Standpunt officier van justitie
De officier van justitie heeft gevorderd de vordering van de benadeelde partij geheel en hoofdelijk toe te wijzen, vermeerderd met de wettelijke rente en de oplegging van de schadevergoedingsmaatregel.
Standpunt verdediging
De raadsman van verdachte heeft primair bepleit om alle vorderingen niet-ontvankelijk te verklaren, nu de omvang van de vorderingen zich niet lenen voor een behandeling in een strafrechtelijke jeugdprocedure. Ter zitting heeft de raadsman per schadepost de vorderingen betwist. Hij heeft zich onder andere verzet tegen de gevorderde materiële schade, omdat de schadeposten niet duidelijk en ook niet gemotiveerd zijn met stukken en/of facturen. Hij heeft subsidiair verzocht om de kosten van de beschadigde kleding te matigen tot een bedrag van € 100,00 nu niet achterhaald kan worden hoeveel de kledingstukken daadwerkelijk hebben gekost. De raadsman vindt het daarnaast vreemd dat er geen bonnen zijn overlegd van de voorwerpen die voor de woning van de vader zijn aangeschaft. De schadeposten ten aanzien van het lesgeld door studievertraging en de inkomstenderving kan de raadsman in zijn geheel niet volgen. Hij heeft verzocht om deze vorderingen af te wijzen. De benadeelde partij heeft bij zijn verzoek om toekomstige schade uitsluitend de goede kansen meegewogen. De vordering gaat er immers vanuit dat hij, het misdrijf weggedacht, al zijn examens zou hebben behaald en meteen na het afstuderen een baan zou vinden. Dit uitgangspunt is door de huidige coronacrisis niet realistisch. Tot slot kan de raadsman zich vinden in het standpunt van de benadeelde partij om de mogelijke toekomstige schade van € 5.000,00 niet-ontvankelijk te verklaren.

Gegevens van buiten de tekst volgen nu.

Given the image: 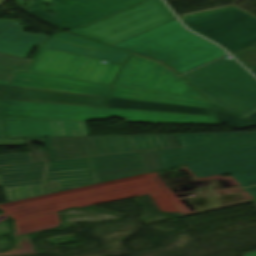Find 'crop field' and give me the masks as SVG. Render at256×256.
<instances>
[{
    "mask_svg": "<svg viewBox=\"0 0 256 256\" xmlns=\"http://www.w3.org/2000/svg\"><path fill=\"white\" fill-rule=\"evenodd\" d=\"M25 140L0 139V146L27 144L30 151L0 155V185L8 202L96 183L88 158L54 161L32 147L43 138Z\"/></svg>",
    "mask_w": 256,
    "mask_h": 256,
    "instance_id": "1",
    "label": "crop field"
},
{
    "mask_svg": "<svg viewBox=\"0 0 256 256\" xmlns=\"http://www.w3.org/2000/svg\"><path fill=\"white\" fill-rule=\"evenodd\" d=\"M112 46L159 60L181 74L226 54L185 30L177 19Z\"/></svg>",
    "mask_w": 256,
    "mask_h": 256,
    "instance_id": "2",
    "label": "crop field"
},
{
    "mask_svg": "<svg viewBox=\"0 0 256 256\" xmlns=\"http://www.w3.org/2000/svg\"><path fill=\"white\" fill-rule=\"evenodd\" d=\"M110 117H123L125 122L219 124L214 117L206 116L9 100H3L0 109V118L91 121Z\"/></svg>",
    "mask_w": 256,
    "mask_h": 256,
    "instance_id": "3",
    "label": "crop field"
},
{
    "mask_svg": "<svg viewBox=\"0 0 256 256\" xmlns=\"http://www.w3.org/2000/svg\"><path fill=\"white\" fill-rule=\"evenodd\" d=\"M211 103L244 117L256 109V80L226 57L184 76Z\"/></svg>",
    "mask_w": 256,
    "mask_h": 256,
    "instance_id": "4",
    "label": "crop field"
},
{
    "mask_svg": "<svg viewBox=\"0 0 256 256\" xmlns=\"http://www.w3.org/2000/svg\"><path fill=\"white\" fill-rule=\"evenodd\" d=\"M54 160L179 147L172 134L46 138Z\"/></svg>",
    "mask_w": 256,
    "mask_h": 256,
    "instance_id": "5",
    "label": "crop field"
},
{
    "mask_svg": "<svg viewBox=\"0 0 256 256\" xmlns=\"http://www.w3.org/2000/svg\"><path fill=\"white\" fill-rule=\"evenodd\" d=\"M186 26L231 53L256 43V18L233 7L182 16Z\"/></svg>",
    "mask_w": 256,
    "mask_h": 256,
    "instance_id": "6",
    "label": "crop field"
},
{
    "mask_svg": "<svg viewBox=\"0 0 256 256\" xmlns=\"http://www.w3.org/2000/svg\"><path fill=\"white\" fill-rule=\"evenodd\" d=\"M173 19L162 0H147L71 33L111 44Z\"/></svg>",
    "mask_w": 256,
    "mask_h": 256,
    "instance_id": "7",
    "label": "crop field"
},
{
    "mask_svg": "<svg viewBox=\"0 0 256 256\" xmlns=\"http://www.w3.org/2000/svg\"><path fill=\"white\" fill-rule=\"evenodd\" d=\"M181 149L157 152L164 168L256 149V132L176 135Z\"/></svg>",
    "mask_w": 256,
    "mask_h": 256,
    "instance_id": "8",
    "label": "crop field"
},
{
    "mask_svg": "<svg viewBox=\"0 0 256 256\" xmlns=\"http://www.w3.org/2000/svg\"><path fill=\"white\" fill-rule=\"evenodd\" d=\"M41 1L54 7L44 10ZM143 1L145 0H27L25 9L63 30L72 31ZM47 11L54 14L49 15Z\"/></svg>",
    "mask_w": 256,
    "mask_h": 256,
    "instance_id": "9",
    "label": "crop field"
},
{
    "mask_svg": "<svg viewBox=\"0 0 256 256\" xmlns=\"http://www.w3.org/2000/svg\"><path fill=\"white\" fill-rule=\"evenodd\" d=\"M101 62L43 48L28 71L111 85L121 65Z\"/></svg>",
    "mask_w": 256,
    "mask_h": 256,
    "instance_id": "10",
    "label": "crop field"
},
{
    "mask_svg": "<svg viewBox=\"0 0 256 256\" xmlns=\"http://www.w3.org/2000/svg\"><path fill=\"white\" fill-rule=\"evenodd\" d=\"M113 85L204 99L181 77L157 62L132 56Z\"/></svg>",
    "mask_w": 256,
    "mask_h": 256,
    "instance_id": "11",
    "label": "crop field"
},
{
    "mask_svg": "<svg viewBox=\"0 0 256 256\" xmlns=\"http://www.w3.org/2000/svg\"><path fill=\"white\" fill-rule=\"evenodd\" d=\"M89 159L97 183L162 169L154 151Z\"/></svg>",
    "mask_w": 256,
    "mask_h": 256,
    "instance_id": "12",
    "label": "crop field"
},
{
    "mask_svg": "<svg viewBox=\"0 0 256 256\" xmlns=\"http://www.w3.org/2000/svg\"><path fill=\"white\" fill-rule=\"evenodd\" d=\"M4 120L9 138L90 136L86 122L29 119Z\"/></svg>",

Ten aanzien van de immateriële schade heeft de raadsman bepleit om gezien de juridische positie van verdachte, zijn (vermeende) aandeel bij het ten laste gelegde en zijn uitvoerige excuusbrief (die hij heeft voorgelezen tijdens de raadkamerzitting van 2 september 2020) de vordering van € 25.000,00 aanzienlijk te matigen. Verdachte is niet degene geweest die de beelden van het slachtoffer heeft verspreid, hij is niet te zien op de videoclip die gerelateerd wordt aan het incident en hij heeft ook geen raps opgenomen met de drillrapgroep ‘ [naam drillrapgroep 3] ’ over de (medische) toestand van het slachtoffer.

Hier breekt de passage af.